We do have explicit transition probabilities, and they do make a difference. So how should we incorporate them in a SARSA model?

Simply select the next state according to the probabilities themselves? Apparently SARSA models don't exactly expect you to use probabilities - or perhaps I've been reading the wrong books.

PS- Is there a way of knowing if the algorithm is properly implemented? First time working with SARSA.

2

There are 2 answers

2
Pablo EM On BEST ANSWER

The fundamental difference between Dynamic Programming (DP) and Reinforcement Learning (RL) is that the first assumes that environment's dynamics is known (i.e., a model), while the latter can learn directly from data obtained from the process, in the form of a set of samples, a set of process trajectories, or a single trajectory. Because of this feature, RL methods are useful when a model is difficult or costly to construct. However, it should be notice that both approaches share the same working principles (called Generalized Policy Iteration in Sutton's book).
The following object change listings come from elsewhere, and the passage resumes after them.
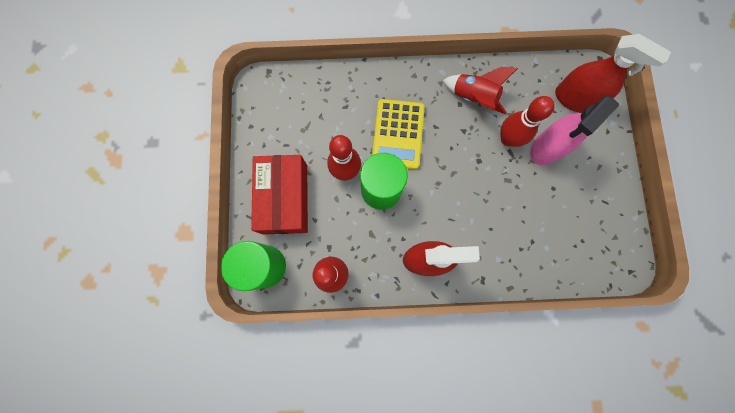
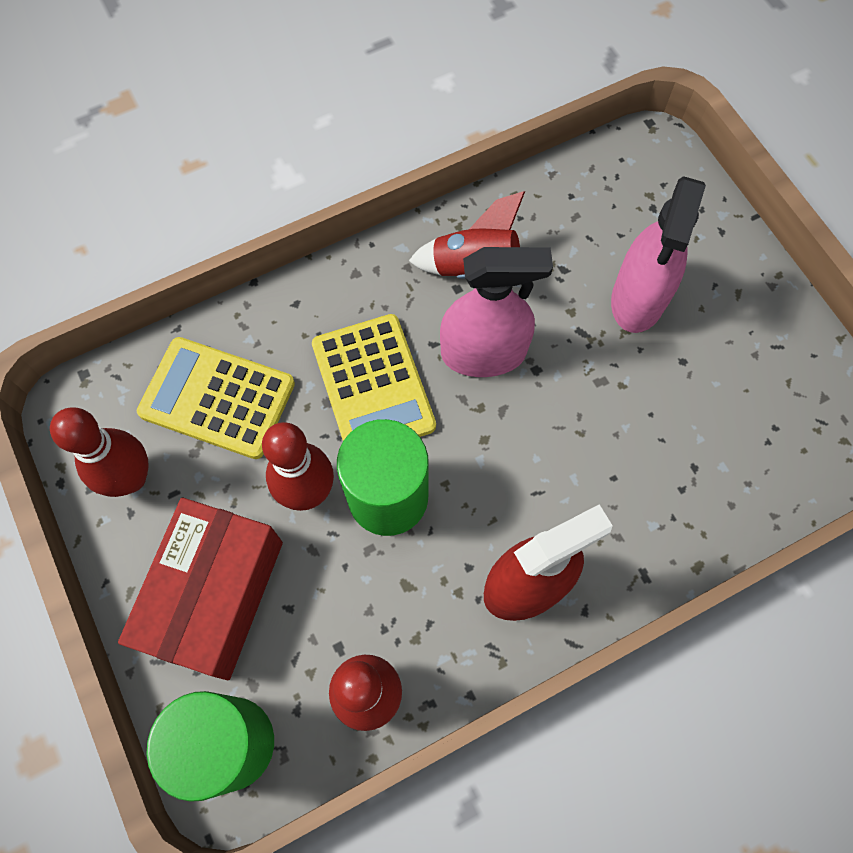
camera: 25 degrees left, 10 degrees down
red box [251,155,308,235] -> red box turned 45 degrees clockwise [118,498,283,680]
red bowling pin [500,96,555,147] -> red bowling pin moved to [50,407,149,497]
red spray bottle [555,34,671,113] -> none
none -> yellow calculator [137,337,295,459]
none -> pink spray bottle [440,247,553,377]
Given they are similar, both approaches also share some limitations, namely, the curse of dimensionality. From Busoniu's book (chapter 3 is free and probably useful for your purposes):

A central challenge in the DP and RL fields is that, in their original form (i.e., tabular form), DP and RL algorithms cannot be implemented for general problems. They can only be implemented when the state and action spaces consist of a finite number of discrete elements, because (among other reasons) they require the exact representation of value functions or policies, which is generally impossible for state spaces with an infinite number of elements (or too costly when the number of states is very high).

Even when the states and actions take finitely many values, the cost of representing value functions and policies grows exponentially with the number of state variables (and action variables, for Q-functions). This problem is called the curse of dimensionality, and makes the classical DP and RL algorithms impractical when there are many state and action variables. To cope with these problems, versions of the classical algorithms that approximately represent value functions and/or policies must be used. Since most problems of practical interest have large or continuous state and action spaces, approximation is essential in DP and RL.

In your case, it seems quite clear that you should employ some kind of function approximation. However, given that you know the transition probability matrix, you can choose a method based on DP or RL. In the case of RL, transitions are simply used to compute the next state given an action.

Whether is better to use DP or RL? Actually I don't know the answer, and the optimal method likely depends on your specific problem. Intuitively, sampling a set of states in a planned way (DP) seems more safe, but maybe a big part of your state space is irrelevant to find an optimal pocliy. In such a case, sampling a set of trajectories (RL) maybe is more effective computationally. In any case, if both methods are rightly applied, should achive a similar solution.

NOTE: when employing function approximation, the convergence properties are more fragile and it is not rare to diverge during the iteration process, especially when the approximator is non linear (such as an artificial neural network) combined with RL.

1
Juan Leni On

If you have access to the transition probabilities, I would suggest not to use methods based on a Q-value. This will require additional sampling in order to extract information that you already have.

It may not always be the case, but without additional information I would say that modified policy iteration is a more appropriate method for your problem.